Ist M eine endliche Menge und f:M->M eine Abbildung, so sind die folgenden Aussagen äquivalent:
(1) f ist injektiv
(2) f ist surjektiv
(3) f ist bijektiv.
Meiner Meinung nach gilt doch (3)=>(1) und (3)=>(2) nach Definition, und wenn man (1)(2) gezeigt hat, gilt doch auch (1)=>(3) und (2)=>(3), oder täusche ich mich da?
In diesem Fall ist mein Problem also nur der Beweis von (1)(2). Habe es schon mal per Induktion über die Mächtigkeit von M probiert, aber komme leider nicht weit.
(1) f ist injektiv
(2) f ist surjektiv
(3) f ist bijektiv.
Meiner Meinung nach gilt doch (3)=>(1) und (3)=>(2) nach
Definition, und wenn man (1)(2) gezeigt hat, gilt
doch auch (1)=>(3) und (2)=>(3), oder täusche ich mich
da?
Daß Du „(1)=>(3)“ und „(2)=>(3)“ nicht folgern kannst, siehst Du leicht, wenn Du Dir ein passendes und einfach zu durchschauendes Beispiel konstruierst. Ich hätte folgendes anzubieten (n sei eine Zahl):
(1) n ist durch 5 teilbar
(2) Die letzte Ziffer von n ist „0“ oder „5“
(3) n ist durch 15 teilbar
Hier gilt außer (3)=>(1) und (3)=>(2) auch (1)(2), aber die Implikationen „(1)=>(3)“ und „(2)=>(3)“ sind trotzdem falsch.
Hallo Mathias,
ich führe Dir den Beweis mit einer Methode vor , wie ich es in der Analysis-Vorlesung gelernt habe:
i)die Äquivalenz ist bewiesen , wenn der Ringschluß
(1)=>(2)=>(3)=>(1)bewiesen ist
ii)
Sei f injektiv,dann existiert eine Abbildung g mit der Eigenschaft g.f=id(M). Weil M gleichzeitig Urbild und Bildraum
ist, gilt dann auch f.g=id(M). Also ist f auch surjektiv.

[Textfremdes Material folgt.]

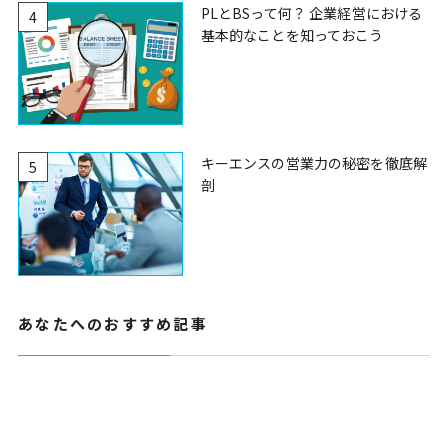
PLとBSって何？ 企業経営における
4
基本的なことを知っておこう
キーエンスの営業力の秘密を徹底解
5
剖
あなたへのおすすめ記事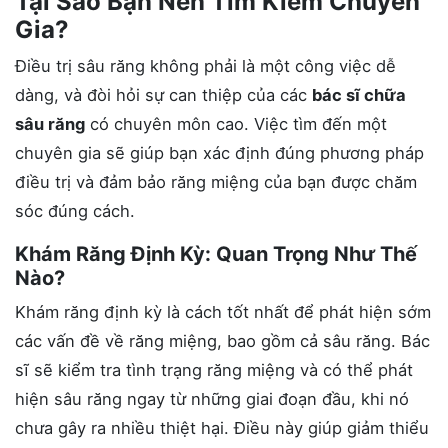
Tại Sao Bạn Nên Tìm Kiếm Chuyên
Gia?
Điều trị sâu răng không phải là một công việc dễ
dàng, và đòi hỏi sự can thiệp của các
bác sĩ chữa
sâu răng
có chuyên môn cao. Việc tìm đến một
chuyên gia sẽ giúp bạn xác định đúng phương pháp
điều trị và đảm bảo răng miệng của bạn được chăm
sóc đúng cách.
Khám Răng Định Kỳ: Quan Trọng Như Thế
Nào?
Khám răng định kỳ là cách tốt nhất để phát hiện sớm
các vấn đề về răng miệng, bao gồm cả sâu răng. Bác
sĩ sẽ kiểm tra tình trạng răng miệng và có thể phát
hiện sâu răng ngay từ những giai đoạn đầu, khi nó
chưa gây ra nhiều thiệt hại. Điều này giúp giảm thiểu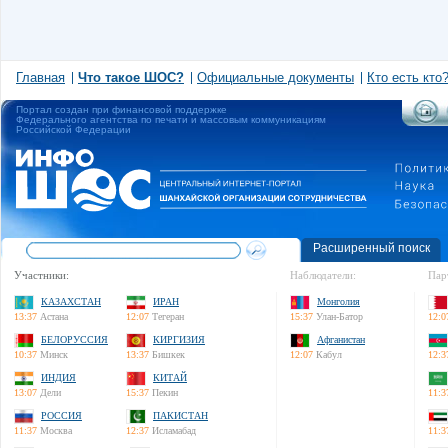
Главная
Что такое ШОС?
Официальные документы
Кто есть кто
Портал создан при финансовой поддержке
Федерального агентства по печати и массовым коммуникациям
Российской Федерации
Расширенный поиск
Участники:
Наблюдатели:
Пар
КАЗАХСТАН
ИРАН
Монголия
13:37
Астана
12:07
Тегеран
15:37
Улан-Батор
12:0
БЕЛОРУССИЯ
КИРГИЗИЯ
Афганистан
10:37
Минск
13:37
Бишкек
12:07
Кабул
12:3
ИНДИЯ
КИТАЙ
13:07
Дели
15:37
Пекин
11:3
РОССИЯ
ПАКИСТАН
11:37
Москва
12:37
Исламабад
11:3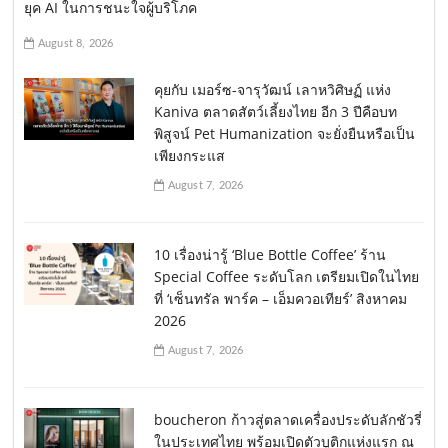
ยุค AI ในการชนะใจผู้บริโภค
August 8, 2026
คุยกับ เมอร์ซ-จารุวัฒน์ เลาหวิศิษฏ์ แห่ง
Kaniva ตลาดสัตว์เลี้ยงไทย อีก 3 ปีคือบท
พิสูจน์ Pet Humanization จะยั่งยืนหรือเป็น
เพียงกระแส
August 7, 2026
10 เรื่องน่ารู้ ‘Blue Bottle Coffee’ ร้าน
Special Coffee ระดับโลก เตรียมเปิดในไทย
ที่ ‘เซ็นทรัล พาร์ค – เอ็มควอเทียร์’ สิงหาคม
2026
August 7, 2026
boucheron ก้าวสู่ตลาดเครื่องประดับลักชัวรี่
ในประเทศไทย พร้อมเปิดตัวบูติกแห่งแรก ณ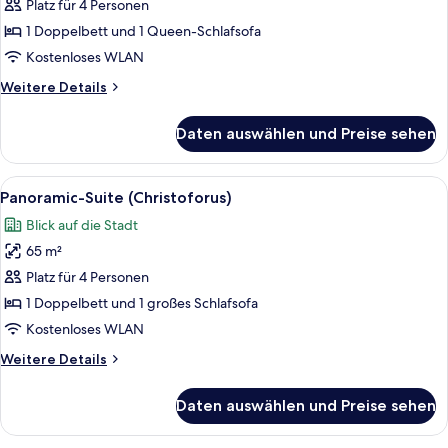
(Appianum)
Platz für 4 Personen
anzeigen
1 Doppelbett und 1 Queen-Schlafsofa
Kostenloses WLAN
Weitere
Weitere Details
Details
für
Daten auswählen und Preise sehen
Panoramic-
Suite
(Appianum)
Alle
Ein moderner Essbereich mit Holztisch,
8
Panoramic-Suite (Christoforus)
Fotos
Blick auf die Stadt
für
65 m²
Panoramic-
Suite
Platz für 4 Personen
(Christoforus)
1 Doppelbett und 1 großes Schlafsofa
anzeigen
Kostenloses WLAN
Weitere
Weitere Details
Details
für
Daten auswählen und Preise sehen
Panoramic-
Suite
(Christoforus)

iii)Sei f surjektiv, dann existiert eine Abbildung g mit der Eigenschaft f.g=id(M). Weil Weil M gleichzeitig Urbild und
Bildraum ist, gilt dann auch f.g=id(M).Also ist f bijektiv.
iv)Sei f bijektiv, dann ist f auch injektiv q.e.d.
i)die Äquivalenz ist bewiesen , wenn der Ringschluß
(1)=>(2)=>(3)=>(1)bewiesen ist
Stimmt!
ii)
Sei f injektiv,dann existiert eine Abbildung g mit der
Eigenschaft g.f=id(M). Weil M gleichzeitig Urbild und Bildraum
ist, gilt dann auch f.g=id(M). Also ist f auch surjektiv.
Vorsicht, Du hast die Endlichkeit von M nicht gebraucht, d.h. der Beweis müsste strenggenomen für alle Mengen gelten, was nicht sein kann, wie Du weisst. Was Du folgern kann ist f.g=id(f). Das ergibt aber leider keine Surjektivität.
iii)Sei f surjektiv, dann existiert eine Abbildung g mit der
Eigenschaft f.g=id(M). Weil Weil M gleichzeitig Urbild und
Bildraum ist, gilt dann auch f.g=id(M).Also ist f bijektiv.
Ähnliches gilt hier.
iv)Sei f bijektiv, dann ist f auch injektiv q.e.d.
Genau! Per Definition.
Vieleicht hast Du Sätze benutzt, die Ihr in der Vorlesung speziell für endliche Mengen formuliert habt? Das würde den Beweis retten.